The stand included opposition -- successful -- to early designs of the San Mateo Bridge and opposition -- unsuccessful -- to the "appalling crudities" of Embarcadero Center's slab-like concrete towers.

Nor were his tactics limited to signed articles; when Mr. Temko and Chronicle Editor Scott Newhall saw BART reneging on a pledge to put the Ashby Station underground in Berkeley, they teamed up with a lawyer who then found residents to file a lawsuit that the newspaper then covered.

"Sometimes, by today's ethical standards, we acted high-handedly," Mr. Temko wrote with a decided lack of remorse in a 2001 article for Metropolis magazine.

Restless, Mr. Temko left The Chronicle in 1970 to teach and write for magazines. But he found his way back a few years later with more passion than ever.

When a mall topped by an office tower was proposed for Market Street in the mid-1980s, Mr.
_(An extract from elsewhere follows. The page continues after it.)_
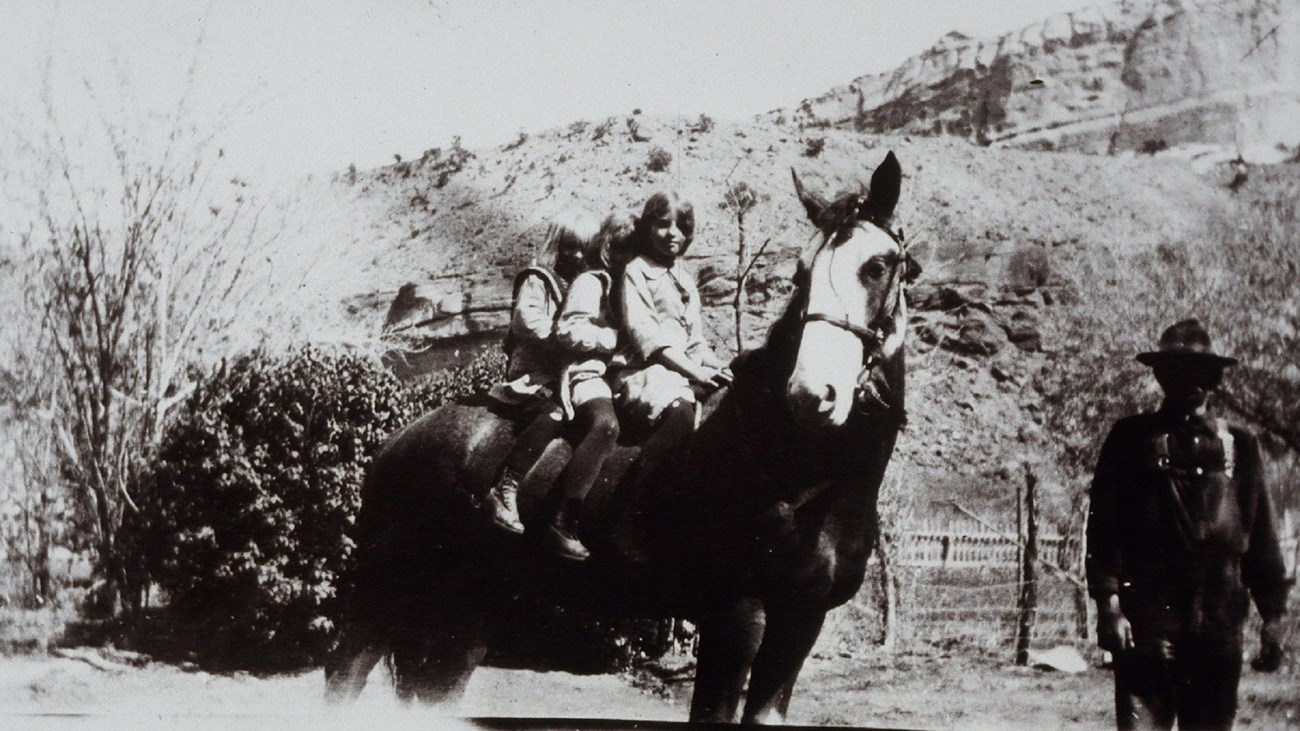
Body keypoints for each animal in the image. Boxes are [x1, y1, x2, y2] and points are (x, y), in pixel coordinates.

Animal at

Temko inveighed repeatedly against "a Beverly Hills developer's pastiche of what a civic monument should be." After numerous revisions, the Nordstrom-topped San Francisco Center opened in 1989 to Mr. Temko's relieved verdict: "glory be, whatever its flaws ... it is a victory for environmentalists who have fought to make this an acceptable project rather than a monstrous monument to greed and relentless bad taste."

Phrases like that don't pop out of thin air - and indeed, Mr. Temko's painstaking work habits often resembled writer's block more than what he described in the Metropolis article as "insouciance about deadlines."

But the proof was in the writing - and the official pinnacle of Mr. Temko's career came in 1990 when he was awarded the Pulitzer Prize in criticism. As champagne spilled in the newsroom, Mr. Temko proclaimed with uncharacteristic humility, "This is really recognition for The Chronicle's readers. They have made this the most environmentally aware part of the United States."

Mr. Temko retired in 1993. But he wrote occasionally on such topics as the redesigned eastern span of the Bay Bridge, and he visited the newsroom frequently. He also served on the review panel to select the designer for a new cathedral for the Diocese of Oakland, a project that broke ground last year.

Mr. Temko is survived by a daughter, Susannah Temko of Berkeley; a son, Alexander Temko of Pittsburgh; a brother, Stanley Temko of Washington, D.C.; and two grandchildren. A memorial service is pending.